PROBLEM TO WORK ON - The listing below holds pictures; exclude them. Return exactly the lines from the one with "pinky pip: (647, 697)" through the one with "thumb cmc: (199, 200)".

SUPPLIED RECORDS -
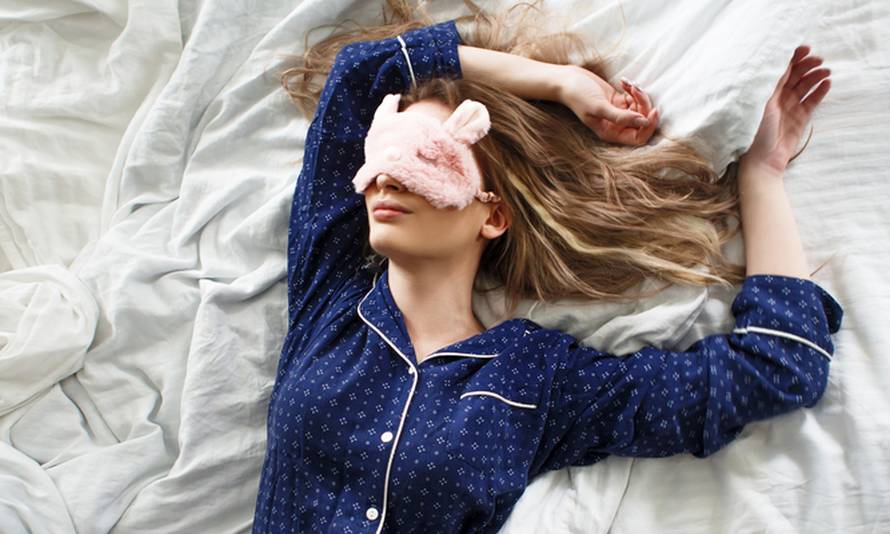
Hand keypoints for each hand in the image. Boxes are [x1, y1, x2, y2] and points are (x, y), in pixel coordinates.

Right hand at [558, 65, 659, 145]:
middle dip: (644, 104)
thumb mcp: (599, 107)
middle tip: (635, 89)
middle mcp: (616, 125)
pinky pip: (635, 97)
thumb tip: (643, 122)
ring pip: (640, 108)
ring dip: (639, 94)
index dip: (649, 127)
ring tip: (628, 83)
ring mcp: (618, 112)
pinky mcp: (618, 100)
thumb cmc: (578, 96)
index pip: (638, 138)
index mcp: (611, 133)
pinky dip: (633, 88)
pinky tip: (623, 81)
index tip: (653, 110)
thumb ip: (621, 117)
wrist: (567, 80)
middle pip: (642, 121)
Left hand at [739, 45, 830, 176]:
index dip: (793, 58)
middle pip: (795, 76)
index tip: (805, 48)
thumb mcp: (764, 105)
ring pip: (805, 87)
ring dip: (816, 77)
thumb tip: (784, 63)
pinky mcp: (800, 119)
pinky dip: (820, 92)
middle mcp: (778, 98)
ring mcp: (790, 108)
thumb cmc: (756, 133)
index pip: (781, 70)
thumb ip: (774, 86)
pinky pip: (812, 102)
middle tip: (819, 60)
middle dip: (807, 66)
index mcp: (765, 92)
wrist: (762, 160)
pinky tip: (828, 83)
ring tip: (826, 72)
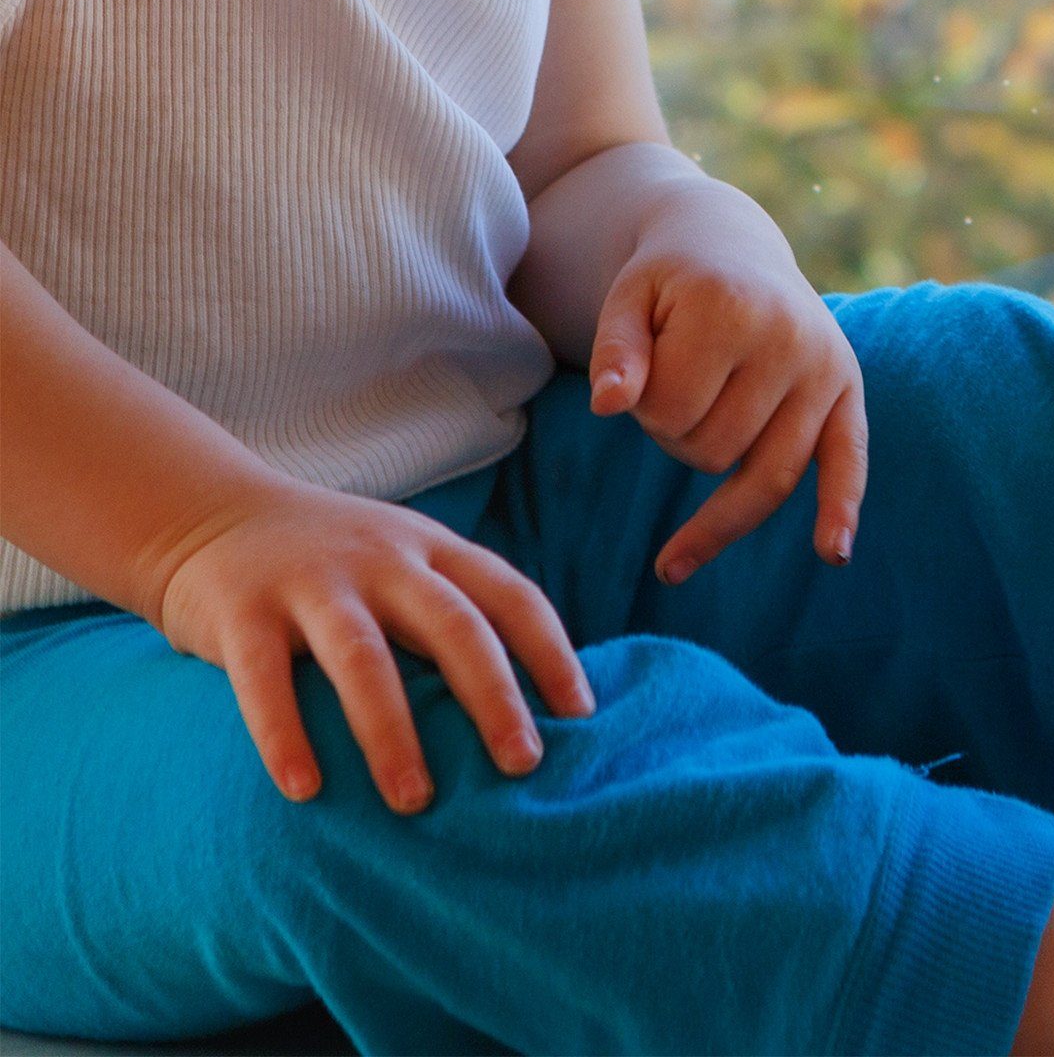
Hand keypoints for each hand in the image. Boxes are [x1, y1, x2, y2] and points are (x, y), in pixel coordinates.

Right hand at [153, 478, 593, 812]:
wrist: (210, 513)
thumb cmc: (332, 563)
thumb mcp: (402, 564)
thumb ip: (450, 612)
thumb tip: (521, 701)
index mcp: (432, 550)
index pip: (511, 595)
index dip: (551, 652)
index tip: (582, 714)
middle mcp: (383, 559)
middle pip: (454, 626)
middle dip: (494, 696)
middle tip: (523, 765)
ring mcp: (312, 582)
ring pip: (364, 657)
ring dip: (393, 732)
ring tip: (416, 801)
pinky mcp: (242, 611)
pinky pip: (265, 679)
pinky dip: (285, 735)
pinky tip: (305, 791)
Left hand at [586, 229, 867, 585]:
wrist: (733, 246)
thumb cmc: (671, 283)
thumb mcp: (629, 299)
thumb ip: (615, 350)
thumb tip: (610, 405)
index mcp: (732, 308)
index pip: (668, 412)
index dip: (641, 406)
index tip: (644, 363)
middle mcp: (791, 337)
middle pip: (713, 451)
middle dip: (678, 432)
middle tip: (678, 376)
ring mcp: (825, 367)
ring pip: (762, 476)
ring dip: (718, 458)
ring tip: (710, 405)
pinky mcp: (848, 390)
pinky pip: (848, 462)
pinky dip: (840, 509)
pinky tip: (832, 553)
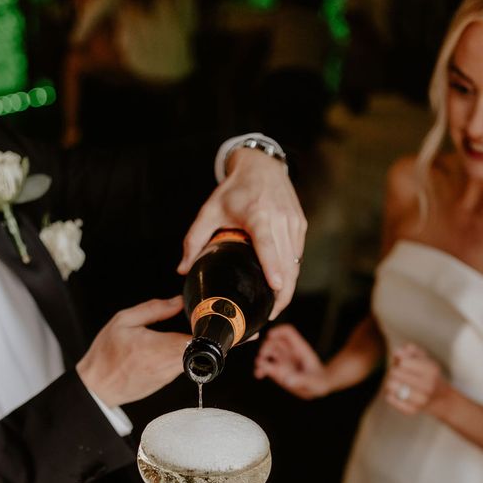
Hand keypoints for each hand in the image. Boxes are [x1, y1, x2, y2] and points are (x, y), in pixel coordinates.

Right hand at [76, 295, 188, 406]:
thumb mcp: (123, 321)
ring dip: (185, 346)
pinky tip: (161, 350)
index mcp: (156, 347)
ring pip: (190, 358)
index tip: (194, 318)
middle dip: (195, 335)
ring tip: (168, 337)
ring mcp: (167, 376)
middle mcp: (165, 364)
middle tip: (185, 324)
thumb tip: (178, 301)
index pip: (194, 338)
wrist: (96, 387)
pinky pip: (179, 366)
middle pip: (197, 349)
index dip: (198, 326)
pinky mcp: (165, 383)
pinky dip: (175, 356)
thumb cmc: (105, 355)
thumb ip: (154, 308)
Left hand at [177, 150, 305, 317]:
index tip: (276, 288)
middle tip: (267, 317)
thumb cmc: (234, 189)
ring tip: (274, 308)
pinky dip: (291, 273)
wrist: (261, 165)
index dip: (273, 268)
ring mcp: (294, 223)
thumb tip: (182, 270)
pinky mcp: (300, 225)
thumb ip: (194, 240)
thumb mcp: (209, 210)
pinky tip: (280, 288)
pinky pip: (297, 255)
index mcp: (258, 216)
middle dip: (282, 294)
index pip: (268, 246)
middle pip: (287, 263)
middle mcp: (280, 219)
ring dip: (288, 287)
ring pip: (295, 263)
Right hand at [253, 324, 329, 397]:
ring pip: (269, 353)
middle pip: (274, 342)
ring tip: (259, 370)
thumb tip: (287, 380)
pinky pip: (267, 366)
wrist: (319, 387)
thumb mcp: (314, 381)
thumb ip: (302, 380)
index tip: (269, 337)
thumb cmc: (320, 381)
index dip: (277, 331)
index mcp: (300, 348)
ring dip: (261, 359)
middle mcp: (290, 352)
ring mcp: (284, 360)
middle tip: (262, 359)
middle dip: (266, 348)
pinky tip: (259, 375)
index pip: (287, 333)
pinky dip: (261, 369)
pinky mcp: (279, 370)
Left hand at [384, 343, 449, 414]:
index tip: (403, 364)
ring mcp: (420, 400)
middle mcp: (428, 386)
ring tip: (396, 383)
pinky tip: (396, 393)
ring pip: (390, 386)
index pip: (404, 362)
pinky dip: (390, 395)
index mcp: (431, 370)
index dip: (400, 361)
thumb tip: (397, 352)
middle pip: (395, 373)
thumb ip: (412, 352)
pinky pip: (390, 399)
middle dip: (394, 372)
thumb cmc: (429, 376)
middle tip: (398, 374)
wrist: (442, 400)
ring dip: (390, 383)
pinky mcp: (411, 411)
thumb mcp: (426, 360)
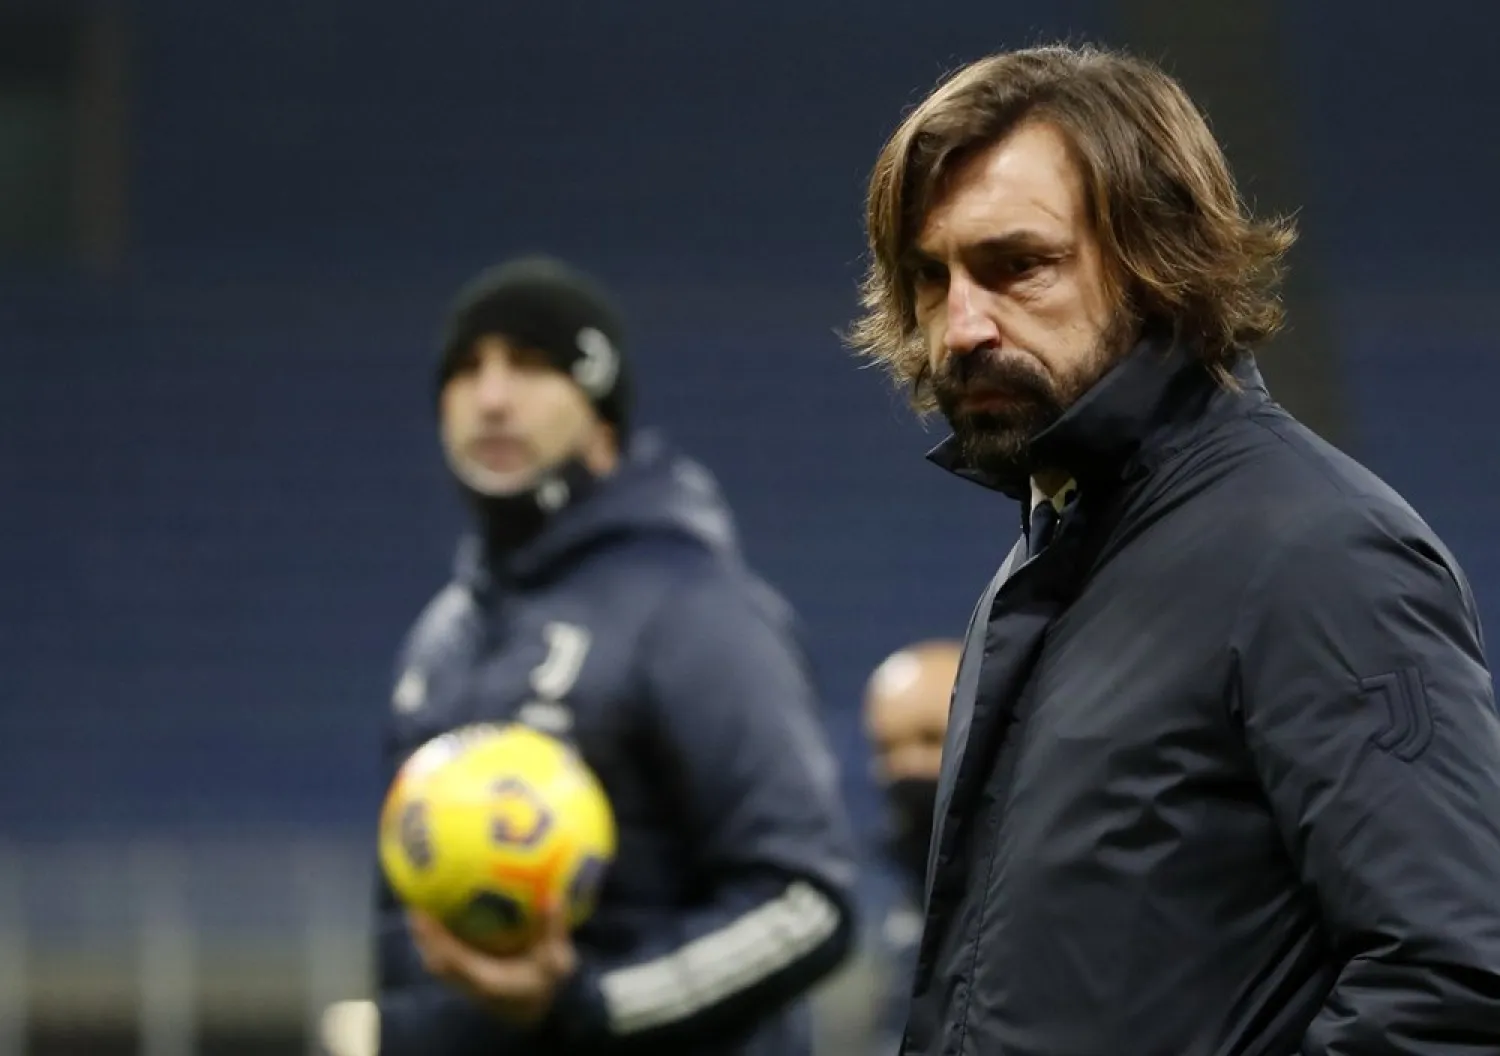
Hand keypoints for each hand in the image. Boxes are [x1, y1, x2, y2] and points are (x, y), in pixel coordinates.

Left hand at [409, 902, 577, 1026]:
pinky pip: (443, 960)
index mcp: (488, 980)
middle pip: (437, 962)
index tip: (430, 916)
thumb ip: (553, 930)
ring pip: (436, 962)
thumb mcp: (557, 960)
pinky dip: (435, 942)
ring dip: (425, 939)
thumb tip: (553, 896)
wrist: (535, 1008)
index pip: (457, 962)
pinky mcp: (465, 981)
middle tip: (415, 906)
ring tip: (418, 908)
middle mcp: (472, 984)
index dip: (440, 941)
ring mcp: (466, 984)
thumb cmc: (546, 983)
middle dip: (424, 937)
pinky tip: (435, 918)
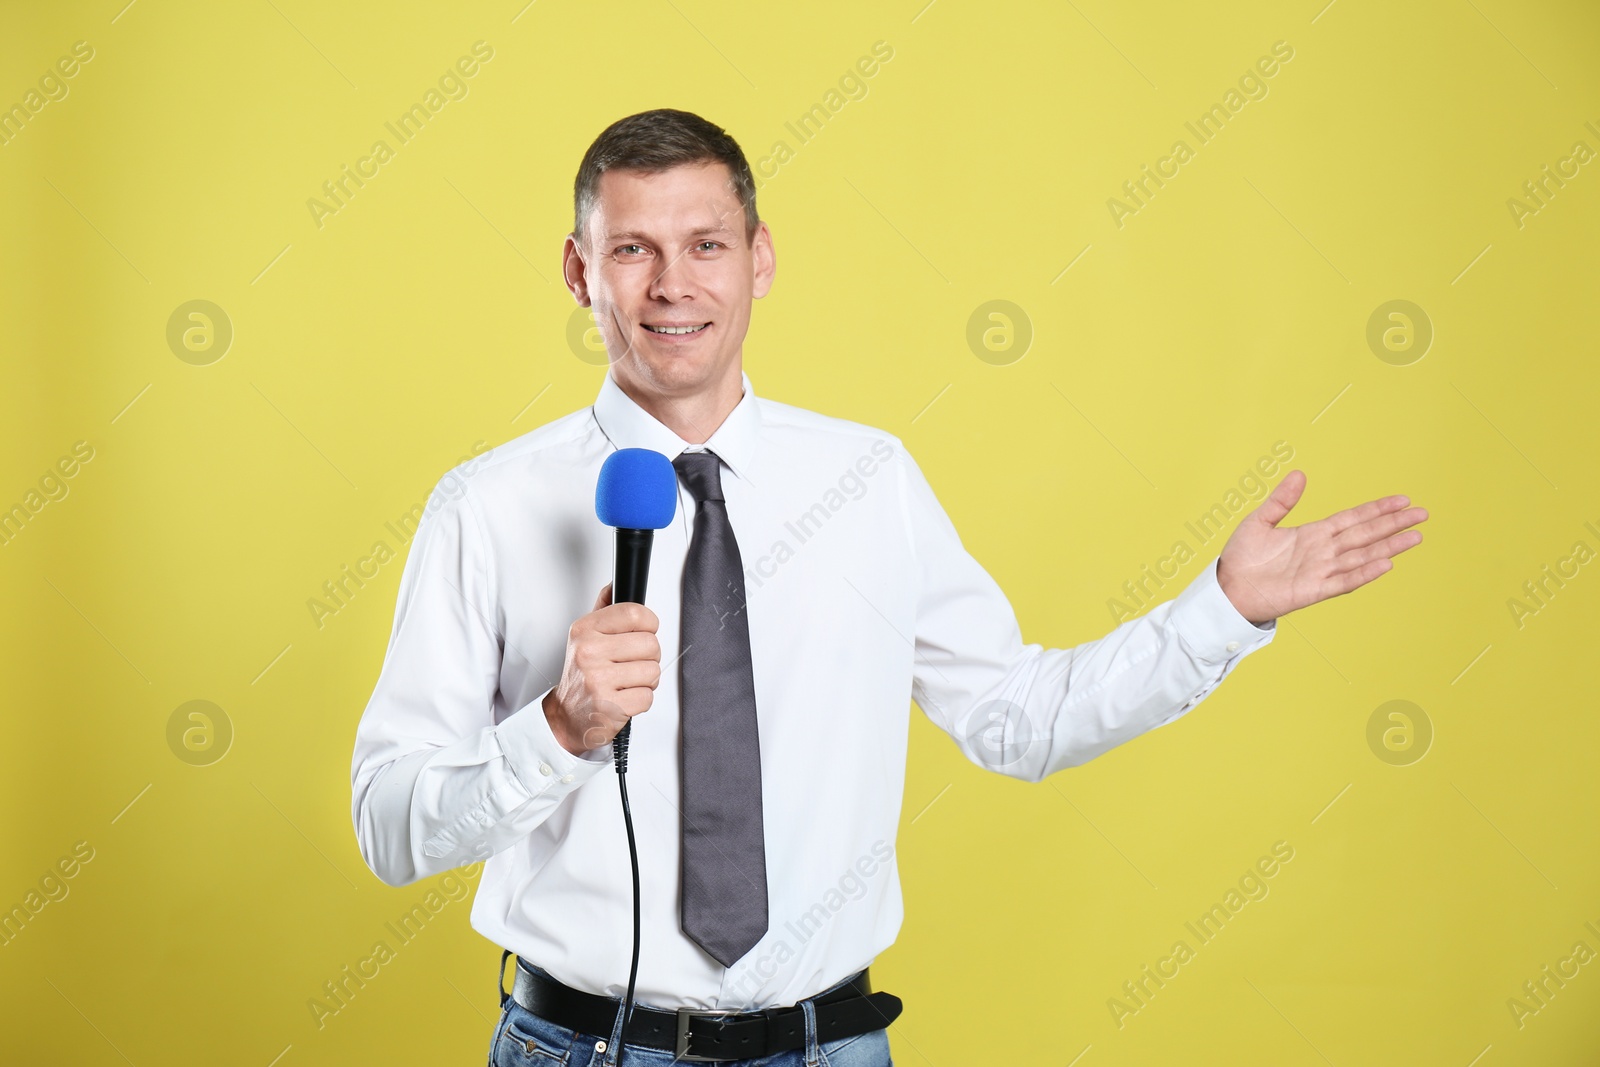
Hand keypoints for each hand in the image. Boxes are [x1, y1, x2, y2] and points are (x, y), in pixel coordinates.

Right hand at [542, 583, 660, 755]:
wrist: (565, 716)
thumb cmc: (580, 676)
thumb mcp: (584, 637)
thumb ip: (603, 609)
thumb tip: (615, 585)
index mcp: (585, 630)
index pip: (635, 614)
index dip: (649, 624)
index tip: (644, 632)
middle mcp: (589, 653)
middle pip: (650, 644)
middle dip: (649, 657)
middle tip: (632, 664)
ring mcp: (598, 681)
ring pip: (653, 672)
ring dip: (646, 680)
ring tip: (627, 682)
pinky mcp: (609, 707)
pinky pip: (647, 697)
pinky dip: (641, 700)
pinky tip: (624, 697)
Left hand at [1216, 470, 1427, 624]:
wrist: (1227, 589)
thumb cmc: (1242, 557)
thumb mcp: (1260, 521)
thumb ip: (1282, 501)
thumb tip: (1300, 474)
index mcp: (1313, 534)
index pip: (1352, 518)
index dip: (1377, 509)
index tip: (1402, 500)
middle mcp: (1323, 552)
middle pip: (1365, 535)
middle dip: (1393, 524)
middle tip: (1422, 514)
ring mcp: (1320, 571)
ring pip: (1362, 556)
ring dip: (1388, 546)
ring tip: (1415, 537)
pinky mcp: (1313, 591)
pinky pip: (1344, 581)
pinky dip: (1364, 573)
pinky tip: (1385, 563)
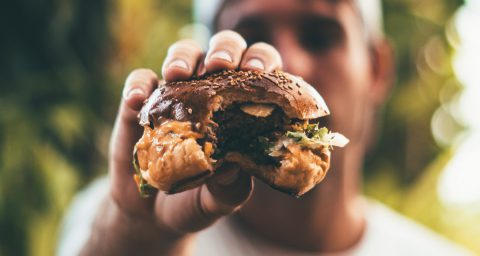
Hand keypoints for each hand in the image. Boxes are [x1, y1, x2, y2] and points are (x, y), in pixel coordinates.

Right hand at [84, 30, 282, 254]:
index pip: (260, 71)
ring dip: (183, 57)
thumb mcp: (220, 200)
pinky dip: (138, 85)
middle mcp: (212, 92)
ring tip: (178, 74)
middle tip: (219, 65)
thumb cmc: (199, 200)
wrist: (153, 215)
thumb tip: (233, 166)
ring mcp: (177, 94)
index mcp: (243, 107)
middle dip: (224, 49)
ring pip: (183, 54)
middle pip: (223, 50)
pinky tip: (137, 100)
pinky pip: (140, 82)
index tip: (255, 70)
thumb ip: (230, 187)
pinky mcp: (143, 103)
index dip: (262, 61)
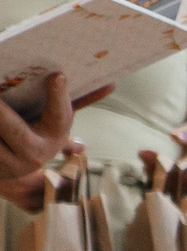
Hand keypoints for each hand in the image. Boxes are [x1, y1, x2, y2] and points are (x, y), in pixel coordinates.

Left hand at [0, 73, 76, 196]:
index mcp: (52, 140)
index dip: (59, 97)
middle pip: (12, 127)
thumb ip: (77, 102)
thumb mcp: (56, 123)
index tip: (58, 75)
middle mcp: (31, 155)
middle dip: (1, 112)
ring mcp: (5, 164)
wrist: (12, 174)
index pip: (60, 117)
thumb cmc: (35, 137)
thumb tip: (111, 83)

RESPONSE AREA -
pinky pip: (647, 697)
pinky dip: (641, 700)
pinky tip: (624, 697)
Left hand at [1216, 470, 1427, 624]:
wrist: (1227, 589)
thumb cmc: (1242, 557)
thumb mcp: (1260, 521)
thumb ip: (1282, 501)
thumb tip: (1300, 474)
index mcp: (1313, 534)
index pip: (1352, 518)
index dip: (1377, 509)
index tip: (1402, 500)
middle mcp: (1323, 552)
middle pip: (1365, 535)
middle dip: (1393, 524)
middle tip: (1422, 514)
ring mcp: (1320, 571)
ring pip: (1362, 556)
ring dip: (1388, 546)
ring tip: (1415, 537)
pinky mcp: (1313, 591)
pinky pip: (1344, 581)
pinky dip: (1364, 573)
pinky tip: (1385, 563)
Hand keypoints for each hand in the image. Boxes are [x1, y1, x2, y2] and points are (x, y), in pixel coordinates.

Right hand at [84, 30, 282, 254]:
index pip: (260, 71)
ring dip: (183, 57)
thumb mcp: (220, 200)
pinky dip: (138, 85)
middle mcp: (212, 92)
ring tip: (178, 74)
middle tip: (219, 65)
thumb cmc: (199, 200)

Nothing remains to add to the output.